Mattarella ad Acerra cita "Bella Ciao"

Il Presidente della Repubblica ha quindi sottolineato che «oggi, in questa imprevedibile e drammatica stagione che attraversiamo in Europa, il valore della Resistenza - la resistenza all’aggressione, all’odio, alle stragi, alla barbarie contro i civili - supera i suoi stessi limiti temporali e geografici. Nelle prime ore del mattino del 24 febbraio siamo stati tutti raggiunti dalla notizia che le Forze armate della Federazione Russa avevano invaso l’Ucraina, entrando nel suo territorio da molti punti diversi, in direzione di Kiev, di Karkiv, di Donetsk, di Mariupol, di Odessa. Come tutti, quel giorno, ho avvertito un pesante senso di allarme, di tristezza, di indignazione». «A questi sentimenti - ha proseguito il Capo dello Stato - si è subito affiancato il pensiero agli ucraini svegliati dalle bombe e dal rumore dei carri armati. E, pensando a loro, mi sono venute in mente - come alla senatrice Liliana Segre - le parole: "Questa mattina mi sono svegliato e ho trovato l’invasor". Sappiamo tutti da dove sono tratte queste parole.
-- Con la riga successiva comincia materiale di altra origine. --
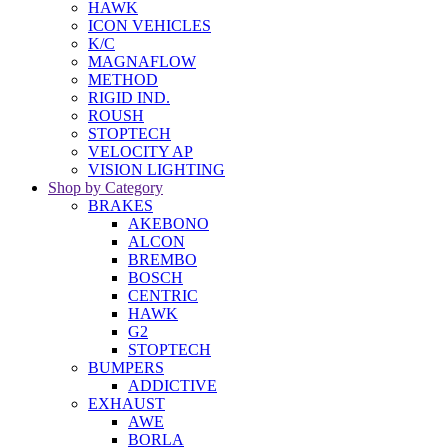
HAWK
ICON VEHICLES
K/C
MAGNAFLOW
METHOD
RIGID IND.
ROUSH
STOPTECH
VELOCITY AP
VISION LIGHTING
Shop by Category
BRAKES
AKEBONO
ALCON
BREMBO
BOSCH
CENTRIC
HAWK
G2
STOPTECH
BUMPERS
ADDICTIVE
EXHAUST
AWE
BORLA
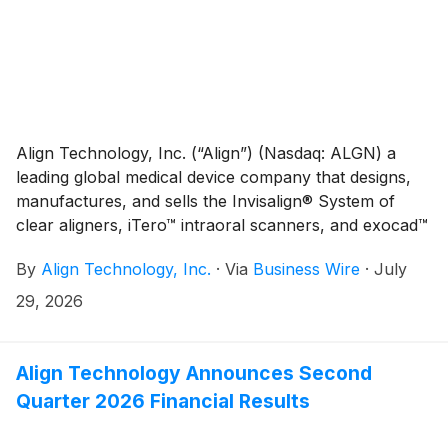
Align Technology, Inc. (“Align”) (Nasdaq: ALGN) a
leading global medical device company that designs,
manufactures, and sells the Invisalign® System of
clear aligners, iTero™ intraoral scanners, and exocad™
CAD/CAM software for digital orthodontics and
By
Align Technology, Inc.
·
Via
Business Wire
·
July
restorative dentistry, today announced several
initiatives reflecting its commitment to strong
29, 2026
corporate governance and shareholder value
creation.
Align Technology Announces Second
Quarter 2026 Financial Results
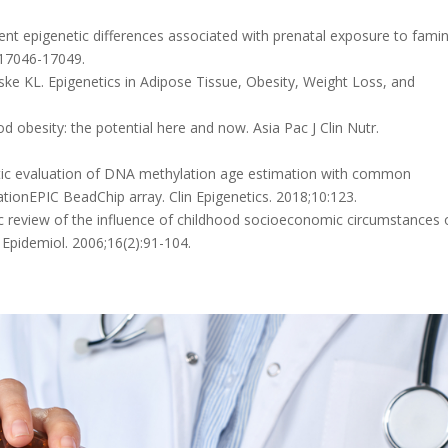
tent epigenetic differences associated with prenatal exposure to famin
:17046-17049.
nske KL. Epigenetics in Adipose Tissue, Obesity, Weight Loss, and
d obesity: the potential here and now. Asia Pac J Clin Nutr.
atic evaluation of DNA methylation age estimation with common
ionEPIC BeadChip array. Clin Epigenetics. 2018;10:123.
c review of the influence of childhood socioeconomic circumstances 
 Epidemiol. 2006;16(2):91-104.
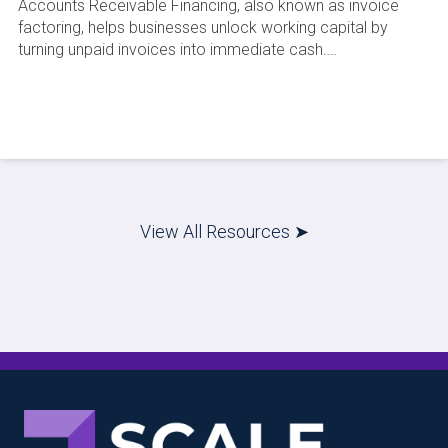
Accounts Receivable Financing, also known as invoice
factoring, helps businesses unlock working capital by
turning unpaid invoices into immediate cash.…
View All Resources ➤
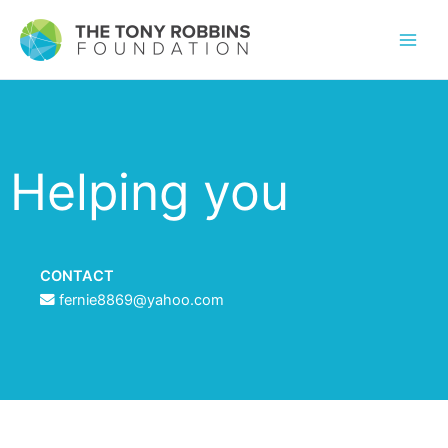
Helping you
CONTACT
fernie8869@yahoo.com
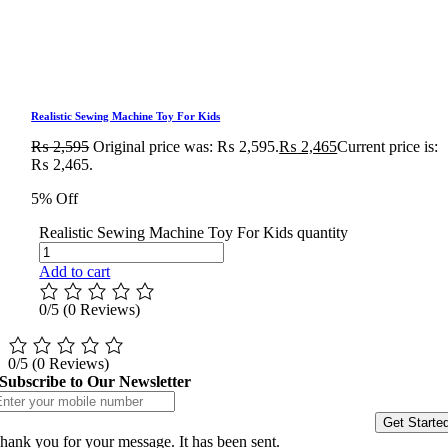
Realistic Sewing Machine Toy For Kids
₨
2,595
Original price was: ₨ 2,595.
₨
2,465
Current price is:
₨ 2,465.
5% Off
Realistic Sewing Machine Toy For Kids quantity
Add to cart
0/5
(0 Reviews)
0/5
(0 Reviews)
Subscribe to Our Newsletter
Get Starte
hank you for your message. It has been sent.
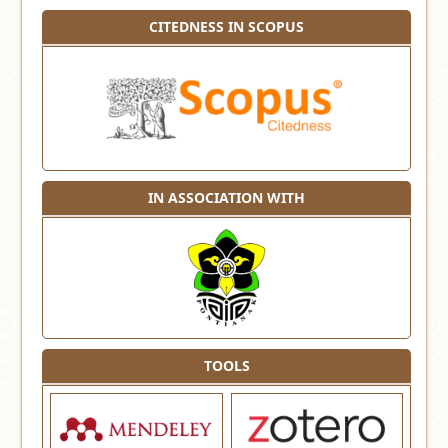
CITEDNESS IN SCOPUS
IN ASSOCIATION WITH
TOOLS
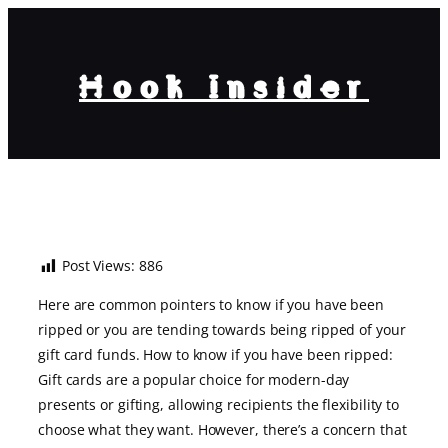
Hook Insider
How to Know If You Have Been
Ripped Off Your Gift Card?
Post Views:
886
Here are common pointers to know if you have been
ripped or you are tending towards being ripped of your
gift card funds. How to know if you have been ripped:
Gift cards are a popular choice for modern-day
presents or gifting, allowing recipients the flexibility to
choose what they want. However, there’s a concern that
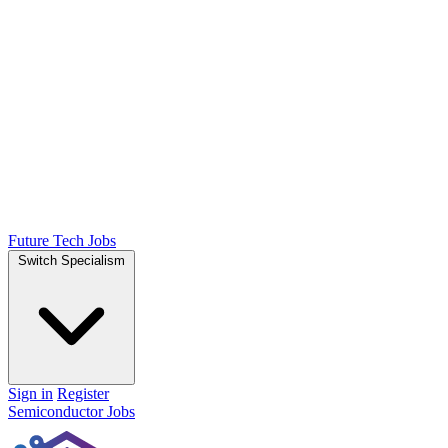
Future Tech Jobs
Switch Specialism
Sign in
Register
Semiconductor Jobs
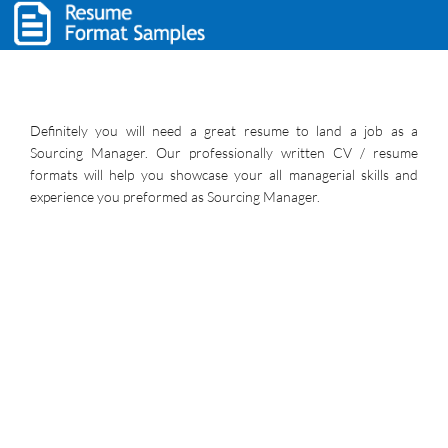
Definitely you will need a great resume to land a job as a
Sourcing Manager. Our professionally written CV / resume
formats will help you showcase your all managerial skills and
experience you preformed as Sourcing Manager.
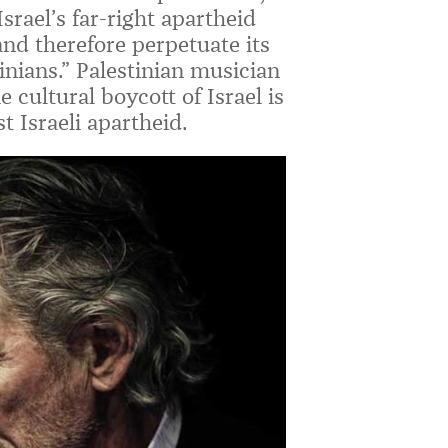
Israel’s far-right apartheid
and therefore perpetuate its
inians.” Palestinian musician
cultural boycott of Israel is
st Israeli apartheid.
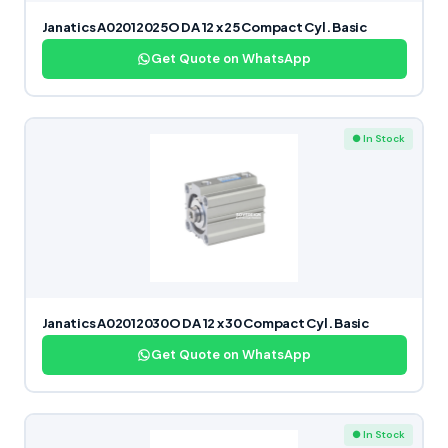
Janatics A02012025O DA 12 x 25 Compact Cyl. Basic
Get Quote on WhatsApp
● In Stock
Janatics A02012030O DA 12 x 30 Compact Cyl. Basic
Get Quote on WhatsApp
● In Stock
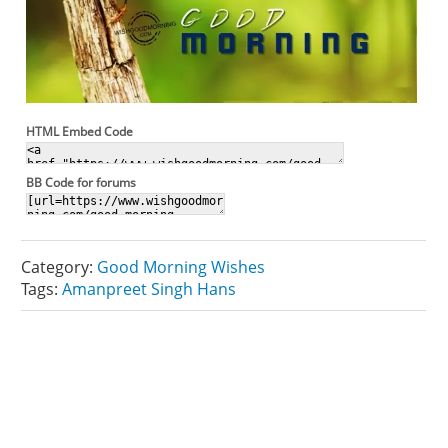
HTML Embed Code
BB Code for forums
Category:
Good Morning Wishes
Tags:
Amanpreet Singh Hans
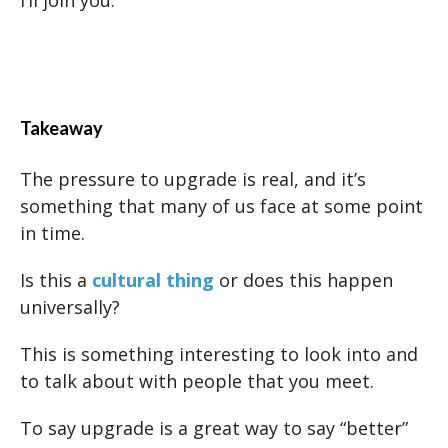
Takeaway
The pressure to upgrade is real, and it’s
something that many of us face at some point
in time.
Is this a
cultural thing
or does this happen
universally?
This is something interesting to look into and
to talk about with people that you meet.
To say upgrade is a great way to say “better”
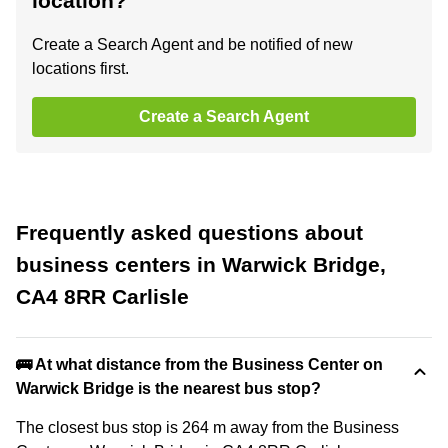
location?
Create a Search Agent and be notified of new
locations first.
Create a Search Agent
Frequently asked questions about
business centers in Warwick Bridge,
CA4 8RR Carlisle
🚌 At what distance from the Business Center on
Warwick Bridge is the nearest bus stop?
The closest bus stop is 264 m away from the Business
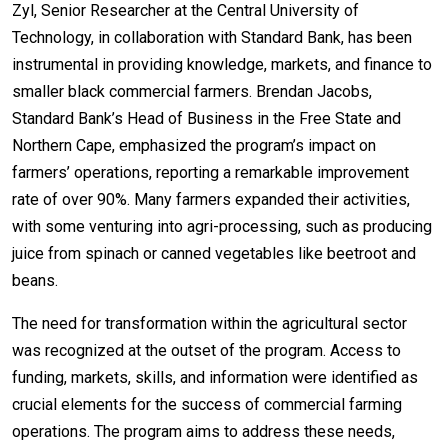
Zyl, Senior Researcher at the Central University of
Technology, in collaboration with Standard Bank, has been
instrumental in providing knowledge, markets, and finance to
smaller black commercial farmers. Brendan Jacobs,
Standard Bank’s Head of Business in the Free State and
Northern Cape, emphasized the program’s impact on
farmers’ operations, reporting a remarkable improvement
rate of over 90%. Many farmers expanded their activities,
with some venturing into agri-processing, such as producing
juice from spinach or canned vegetables like beetroot and
beans.
The need for transformation within the agricultural sector
was recognized at the outset of the program. Access to
funding, markets, skills, and information were identified as
crucial elements for the success of commercial farming
operations. The program aims to address these needs,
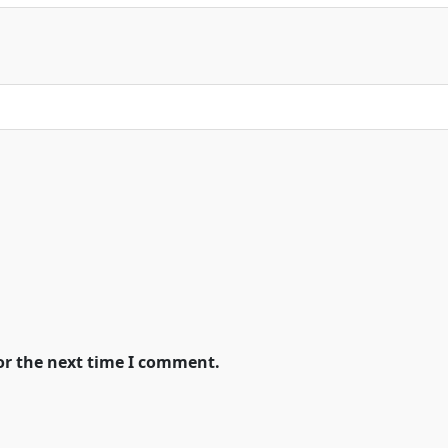
or the next time I comment.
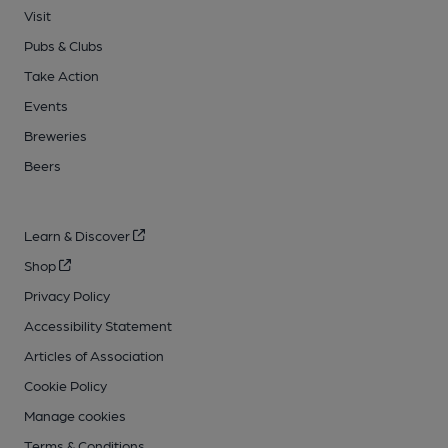
Visit
Pubs & Clubs
Take Action
Events
Breweries
Beers
Learn & Discover
Shop
Privacy Policy
Accessibility Statement
Articles of Association
Cookie Policy
Manage cookies
Terms & Conditions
Sono le prime di "Bella ciao". Questo tornare indietro della storia rappresenta un pericolo non soltanto per l’Ucraina ma per tutti gli europei, per l’intera comunità internazionale. Come ho sottolineato tre giorni fa davanti alle associazioni partigiane, combattentistiche e d’arma, avvertiamo l’esigenza di fermare subito, con determinazione, questa deriva di guerra prima che possa ulteriormente disarticolare la convivenza internazionale, prima che possa tragicamente estendersi».